Number9Dream by David Mitchell

5 of 6 people found the following review helpful:

July 2, 2004


I have to preface this review by saying I've never heard John Lennon's song "#9 Dream", I've never read Murakami, and the closest I've been to Tokyo is watching "Lost in Translation", so there are probably a lot of little things I just didn't get because of my colossal ignorance.

After all that, you might wonder why I read the book in the first place. Well, I was at the bookstore with no idea what I wanted to read and this book was cheap (rescued from the bargain bin), a Booker Prize finalist, recommended to me by Amazon, and I enjoyed the first 20 pages in the store.

The story, if you don't already know, is about Eiji Miyake, country boy, marooned in Tokyo and searching for his long-lost father. The search gets him entangled with the yakuza (Japanese Mafia) and leads him to the love of his life. In the end, he does find his father, which also brings him closer to his mother and perhaps to reconciling the death of his twin sister. Along the way are daydreams, dreams, flashbacks, short stories, journals, a few letters/postcards, and a slew of dreams at the end. Some people say how annoying all the fantasies and such were, but I thought it was pretty clever, for a while. I even enjoyed the Goatwriter stories.

What I didn't like was when reality started to get as strange as fantasy with the whole silly yakuza plot. Other people may have thought it was cool and exciting, but it reminded me of a B-movie or one of those Japanese cartoons shown in America with badly-dubbed voices. In the end, the whole yakuza angle didn't amount to anything and like so much else of this book, I wonder if it was all just an elaborate fantasy.

Ai, the love interest, was far too perfect and maybe she was all a dream as well. Think about it, she's good-looking, talented, independent, kind, and understanding--everything a guy could want--and her only flaw is that she has diabetes. In the end, she just seemed too wonderful to exist in real life.

I put up with all the distractions from the main story, but by Part 8, even I was growing weary of constantly being buffeted from reality to fantasy, from past to present, and so forth. As I read the final part last night, I just wanted it to end, but Mitchell couldn't even provide me with that small amount of satisfaction. Instead, the book screeches to an abrupt halt that leaves me, as the reader, with far more questions than answers. It's the kind of prententious, flaunting style over common sense ending I should have expected. Other readers may have found it clever or amusing or charming or whatever; I just found it irritating.

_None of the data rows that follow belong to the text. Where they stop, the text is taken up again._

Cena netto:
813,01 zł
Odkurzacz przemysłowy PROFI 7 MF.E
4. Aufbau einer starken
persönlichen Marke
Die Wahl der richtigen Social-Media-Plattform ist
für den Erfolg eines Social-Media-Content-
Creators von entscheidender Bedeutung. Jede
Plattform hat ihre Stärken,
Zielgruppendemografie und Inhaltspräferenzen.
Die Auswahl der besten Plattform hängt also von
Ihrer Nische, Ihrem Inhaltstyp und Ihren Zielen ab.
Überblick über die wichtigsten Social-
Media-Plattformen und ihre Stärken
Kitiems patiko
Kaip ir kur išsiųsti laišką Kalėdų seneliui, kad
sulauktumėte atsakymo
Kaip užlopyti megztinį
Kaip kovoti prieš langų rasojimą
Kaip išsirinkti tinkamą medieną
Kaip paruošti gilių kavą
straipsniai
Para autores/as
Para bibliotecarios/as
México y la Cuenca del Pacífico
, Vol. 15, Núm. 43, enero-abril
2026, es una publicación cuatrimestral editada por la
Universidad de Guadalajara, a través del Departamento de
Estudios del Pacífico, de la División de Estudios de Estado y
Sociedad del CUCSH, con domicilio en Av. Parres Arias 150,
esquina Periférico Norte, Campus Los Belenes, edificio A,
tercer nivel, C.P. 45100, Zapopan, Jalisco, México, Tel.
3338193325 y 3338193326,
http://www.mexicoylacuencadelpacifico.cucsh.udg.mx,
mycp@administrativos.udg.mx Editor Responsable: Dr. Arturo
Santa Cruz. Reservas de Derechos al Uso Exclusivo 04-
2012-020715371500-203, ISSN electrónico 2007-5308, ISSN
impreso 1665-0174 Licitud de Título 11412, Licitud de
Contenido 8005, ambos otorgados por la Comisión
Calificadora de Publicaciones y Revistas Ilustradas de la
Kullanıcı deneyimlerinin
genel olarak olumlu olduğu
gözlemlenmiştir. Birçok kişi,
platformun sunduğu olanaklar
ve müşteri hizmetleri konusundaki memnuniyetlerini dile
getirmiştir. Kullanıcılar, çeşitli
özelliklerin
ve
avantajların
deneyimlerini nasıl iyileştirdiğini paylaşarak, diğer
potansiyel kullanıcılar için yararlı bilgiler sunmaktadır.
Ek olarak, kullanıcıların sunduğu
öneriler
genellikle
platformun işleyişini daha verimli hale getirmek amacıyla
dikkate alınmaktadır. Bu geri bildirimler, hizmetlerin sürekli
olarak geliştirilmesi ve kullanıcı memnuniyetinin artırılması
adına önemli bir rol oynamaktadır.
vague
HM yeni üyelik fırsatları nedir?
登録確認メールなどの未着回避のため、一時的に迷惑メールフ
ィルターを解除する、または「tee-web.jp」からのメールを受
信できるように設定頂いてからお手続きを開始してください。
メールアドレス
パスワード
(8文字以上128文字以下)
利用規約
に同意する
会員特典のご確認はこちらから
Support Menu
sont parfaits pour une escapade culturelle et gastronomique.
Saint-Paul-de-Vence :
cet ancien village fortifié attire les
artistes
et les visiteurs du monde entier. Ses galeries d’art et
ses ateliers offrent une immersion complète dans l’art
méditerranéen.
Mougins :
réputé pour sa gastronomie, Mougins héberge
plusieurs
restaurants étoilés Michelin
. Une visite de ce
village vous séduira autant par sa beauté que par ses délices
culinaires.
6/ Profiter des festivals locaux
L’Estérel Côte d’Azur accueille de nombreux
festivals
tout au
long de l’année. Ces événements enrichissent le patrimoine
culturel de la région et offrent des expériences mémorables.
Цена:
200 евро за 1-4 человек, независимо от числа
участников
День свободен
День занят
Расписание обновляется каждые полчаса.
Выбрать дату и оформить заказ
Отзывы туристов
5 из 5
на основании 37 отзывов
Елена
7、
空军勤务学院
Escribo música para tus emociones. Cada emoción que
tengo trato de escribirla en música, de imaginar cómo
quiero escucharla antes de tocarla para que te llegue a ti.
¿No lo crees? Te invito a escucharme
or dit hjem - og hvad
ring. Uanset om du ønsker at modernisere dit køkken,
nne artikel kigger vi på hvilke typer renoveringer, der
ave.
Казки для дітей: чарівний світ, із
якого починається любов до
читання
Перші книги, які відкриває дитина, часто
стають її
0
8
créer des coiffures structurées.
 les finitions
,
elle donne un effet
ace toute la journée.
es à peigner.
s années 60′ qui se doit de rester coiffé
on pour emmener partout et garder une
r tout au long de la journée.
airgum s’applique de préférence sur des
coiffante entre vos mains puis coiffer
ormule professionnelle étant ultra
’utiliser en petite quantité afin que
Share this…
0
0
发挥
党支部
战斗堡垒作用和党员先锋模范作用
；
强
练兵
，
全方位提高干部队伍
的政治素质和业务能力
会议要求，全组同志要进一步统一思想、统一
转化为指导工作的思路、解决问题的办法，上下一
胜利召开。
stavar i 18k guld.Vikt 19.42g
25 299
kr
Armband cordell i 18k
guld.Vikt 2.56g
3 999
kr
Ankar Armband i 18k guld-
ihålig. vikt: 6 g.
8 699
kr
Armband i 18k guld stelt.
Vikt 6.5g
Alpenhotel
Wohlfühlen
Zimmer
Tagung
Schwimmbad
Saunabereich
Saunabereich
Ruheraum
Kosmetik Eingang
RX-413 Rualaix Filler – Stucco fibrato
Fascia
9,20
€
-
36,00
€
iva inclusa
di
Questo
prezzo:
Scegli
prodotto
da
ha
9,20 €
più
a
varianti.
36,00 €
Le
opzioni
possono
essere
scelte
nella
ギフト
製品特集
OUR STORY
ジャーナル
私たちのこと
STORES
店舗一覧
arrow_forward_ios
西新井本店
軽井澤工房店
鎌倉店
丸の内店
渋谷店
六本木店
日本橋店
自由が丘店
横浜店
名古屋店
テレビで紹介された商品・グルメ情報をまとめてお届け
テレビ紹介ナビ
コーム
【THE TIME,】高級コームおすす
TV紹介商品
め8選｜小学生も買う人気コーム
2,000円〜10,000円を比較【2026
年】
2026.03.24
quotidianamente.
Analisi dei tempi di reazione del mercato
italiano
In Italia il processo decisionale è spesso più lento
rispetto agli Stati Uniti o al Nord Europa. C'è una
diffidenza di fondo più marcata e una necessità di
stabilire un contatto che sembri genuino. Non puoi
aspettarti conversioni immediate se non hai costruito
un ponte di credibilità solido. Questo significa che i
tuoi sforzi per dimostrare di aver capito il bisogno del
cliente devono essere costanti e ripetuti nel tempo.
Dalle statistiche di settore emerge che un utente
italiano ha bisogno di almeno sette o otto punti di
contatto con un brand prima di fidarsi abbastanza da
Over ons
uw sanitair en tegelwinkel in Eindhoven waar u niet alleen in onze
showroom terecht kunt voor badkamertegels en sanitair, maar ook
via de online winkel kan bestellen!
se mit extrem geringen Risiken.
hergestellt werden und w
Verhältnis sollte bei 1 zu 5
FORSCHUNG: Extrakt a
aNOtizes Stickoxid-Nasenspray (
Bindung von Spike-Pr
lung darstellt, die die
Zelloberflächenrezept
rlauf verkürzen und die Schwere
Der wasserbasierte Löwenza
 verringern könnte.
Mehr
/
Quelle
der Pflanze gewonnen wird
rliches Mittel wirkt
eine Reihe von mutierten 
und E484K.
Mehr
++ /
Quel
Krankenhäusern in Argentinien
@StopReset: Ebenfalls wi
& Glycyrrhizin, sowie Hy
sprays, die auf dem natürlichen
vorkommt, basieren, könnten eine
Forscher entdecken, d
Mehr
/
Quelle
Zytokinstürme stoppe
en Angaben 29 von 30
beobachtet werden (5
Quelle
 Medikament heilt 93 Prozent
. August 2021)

There are some good things about this book. Despite all the interruptions, the B-movie plotlines, predictable plot twists like with the computer virus (who didn't see that coming?), and the need to tell us what brand of cigarette Eiji is smoking at any moment, the story is engaging and entertaining and Mitchell's writing is sound. You just have to be a certain type of reader who can put up with all the author's tricks and gimmicks, and by the end that wasn't me. As I said, I enjoyed most of this book, but after a while it wore me out.

So, if you've done all that stuff I mentioned at the beginning, then you'll want to read this book, because you'll understand it. Otherwise, I'd recommend not getting involved in Mitchell's tangled web.